Non tutti lo sanno, ma anche i gatti possono soffrire di iperattività. Di sicuro, lo sanno i proprietari di una gatto iperattivo: in questi casi, infatti, la convivenza con l’animale può diventare difficile e faticosa.

L’iperattività nel gatto pare essere legata ad una separazione precoce dalla madre; se il gattino ne viene separato prima delle otto settimane di vita, infatti, non ha il tempo di apprendere da lei tutta una serie di “regole di comportamento”. Il risultato può quindi essere un gatto perennemente in attività, che dà la caccia a qualsiasi cosa, incapace di dosare la forza di unghie e denti mentre gioca. Il tutto soprattutto dopo il tramonto, dato che il gatto è per sua natura un predatore notturno, con conseguenze prevedibili sul sonno del proprietario e quindi sulla convivenza tra umano e felino.
La prima regola per cercare di ristabilire l’ordine è di non reagire alle sue provocazioni. Alzarvi per punirlo o, peggio, per dargli da mangiare o accarezzarlo non farà che confermargli di essere riuscito ad attirare la vostra attenzione.
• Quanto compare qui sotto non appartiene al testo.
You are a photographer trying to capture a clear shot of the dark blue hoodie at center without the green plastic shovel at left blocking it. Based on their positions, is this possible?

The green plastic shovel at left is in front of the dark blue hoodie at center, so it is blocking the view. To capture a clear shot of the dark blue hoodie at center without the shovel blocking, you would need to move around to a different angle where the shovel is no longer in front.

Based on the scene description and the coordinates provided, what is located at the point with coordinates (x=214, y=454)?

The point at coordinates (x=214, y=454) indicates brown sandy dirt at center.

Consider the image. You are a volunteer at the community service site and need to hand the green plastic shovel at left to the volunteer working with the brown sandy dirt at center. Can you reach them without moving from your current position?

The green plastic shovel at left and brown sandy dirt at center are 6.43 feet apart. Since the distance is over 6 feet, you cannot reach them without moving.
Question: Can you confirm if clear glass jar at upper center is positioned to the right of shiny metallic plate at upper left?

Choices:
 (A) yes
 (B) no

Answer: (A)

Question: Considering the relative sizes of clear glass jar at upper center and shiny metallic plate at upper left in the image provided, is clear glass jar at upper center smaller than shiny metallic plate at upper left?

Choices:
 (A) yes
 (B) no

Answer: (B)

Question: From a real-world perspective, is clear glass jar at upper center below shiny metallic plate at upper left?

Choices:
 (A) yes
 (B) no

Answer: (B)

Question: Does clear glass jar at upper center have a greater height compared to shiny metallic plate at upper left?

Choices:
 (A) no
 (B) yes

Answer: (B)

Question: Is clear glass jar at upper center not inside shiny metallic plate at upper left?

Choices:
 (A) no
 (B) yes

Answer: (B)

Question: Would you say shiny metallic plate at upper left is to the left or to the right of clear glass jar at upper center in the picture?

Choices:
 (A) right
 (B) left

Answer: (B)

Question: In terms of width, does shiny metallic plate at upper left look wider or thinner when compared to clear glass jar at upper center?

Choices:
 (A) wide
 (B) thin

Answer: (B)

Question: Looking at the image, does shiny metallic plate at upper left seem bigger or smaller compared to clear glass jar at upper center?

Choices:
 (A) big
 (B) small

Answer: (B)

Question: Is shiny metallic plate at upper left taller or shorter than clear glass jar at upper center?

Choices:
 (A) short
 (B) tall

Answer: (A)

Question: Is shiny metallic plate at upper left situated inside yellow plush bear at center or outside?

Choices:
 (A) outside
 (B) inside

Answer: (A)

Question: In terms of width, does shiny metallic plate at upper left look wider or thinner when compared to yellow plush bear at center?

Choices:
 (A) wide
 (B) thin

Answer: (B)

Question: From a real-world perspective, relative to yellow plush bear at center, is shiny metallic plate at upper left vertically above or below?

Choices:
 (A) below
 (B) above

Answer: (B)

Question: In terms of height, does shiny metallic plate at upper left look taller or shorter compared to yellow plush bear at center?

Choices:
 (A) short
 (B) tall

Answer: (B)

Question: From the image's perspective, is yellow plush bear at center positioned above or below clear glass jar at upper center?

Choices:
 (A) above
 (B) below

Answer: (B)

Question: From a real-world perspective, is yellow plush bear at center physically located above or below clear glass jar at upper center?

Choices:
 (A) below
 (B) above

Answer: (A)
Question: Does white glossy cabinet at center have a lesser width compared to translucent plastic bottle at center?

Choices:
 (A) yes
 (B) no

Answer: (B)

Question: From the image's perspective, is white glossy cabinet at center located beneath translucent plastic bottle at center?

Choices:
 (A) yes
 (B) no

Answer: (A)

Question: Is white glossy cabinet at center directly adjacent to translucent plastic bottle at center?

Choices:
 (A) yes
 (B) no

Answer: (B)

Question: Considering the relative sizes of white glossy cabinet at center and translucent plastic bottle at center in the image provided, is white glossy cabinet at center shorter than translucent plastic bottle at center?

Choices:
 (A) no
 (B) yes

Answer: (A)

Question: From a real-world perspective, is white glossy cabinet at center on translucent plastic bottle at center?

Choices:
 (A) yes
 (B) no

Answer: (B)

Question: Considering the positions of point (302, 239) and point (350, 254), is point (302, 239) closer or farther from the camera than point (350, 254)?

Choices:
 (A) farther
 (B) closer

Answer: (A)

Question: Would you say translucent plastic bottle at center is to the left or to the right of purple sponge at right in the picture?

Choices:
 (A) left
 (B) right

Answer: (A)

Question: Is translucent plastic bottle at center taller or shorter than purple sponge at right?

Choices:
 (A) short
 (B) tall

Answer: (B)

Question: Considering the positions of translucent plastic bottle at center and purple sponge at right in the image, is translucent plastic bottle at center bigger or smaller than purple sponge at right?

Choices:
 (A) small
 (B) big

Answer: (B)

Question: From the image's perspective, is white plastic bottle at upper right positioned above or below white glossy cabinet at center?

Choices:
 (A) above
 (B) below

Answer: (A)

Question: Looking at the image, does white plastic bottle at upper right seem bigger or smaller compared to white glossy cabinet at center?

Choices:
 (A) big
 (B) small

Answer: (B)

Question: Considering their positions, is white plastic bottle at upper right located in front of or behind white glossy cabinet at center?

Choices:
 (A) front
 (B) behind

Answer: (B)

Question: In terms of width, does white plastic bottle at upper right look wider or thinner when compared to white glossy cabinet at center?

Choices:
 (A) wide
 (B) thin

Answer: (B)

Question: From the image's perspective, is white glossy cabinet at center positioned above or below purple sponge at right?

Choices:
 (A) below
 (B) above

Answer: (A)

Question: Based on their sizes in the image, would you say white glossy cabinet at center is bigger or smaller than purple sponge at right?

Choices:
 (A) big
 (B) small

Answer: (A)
Bisognerà poi fornirgli un ambiente stimolante, soprattutto se trascorrete la giornata fuori casa, in modo da tenerlo impegnato anche durante la vostra assenza; munitevi quindi di giocattoli da lasciare a sua disposizione a turno, in modo che abbia sempre qualcosa di “nuovo” da conoscere. Particolarmente graditi sono i giocattoli pendenti ed i contenitori (borse di carta, scatoloni), che dopo aver esplorato userà come “base” per i suoi agguati. Anche per lui possono poi essere utili quei giocattoli, originariamente pensati per i cani, nei quali si inserisce del cibo che l’animale cercherà di prendere attraverso appositi fori, occupando le sue energie fisiche e mentali per risolvere il “rompicapo”.
Attenzione però: meglio tenere fuori i giocattoli dalla camera da letto, in modo che il gatto non associ la stanza all’attività e non vi si rechi proprio quando vuole giocare.
Una volta rientrati, la sera, potete concerdergli una sessione di gioco intensivo che lo stancherà ulteriormente. Un quarto d’ora prima di andare a dormire, servitegli il pasto più sostanzioso della giornata. A questo punto, le uniche attività a cui vorrà dedicarsi saranno la pulizia e la nanna!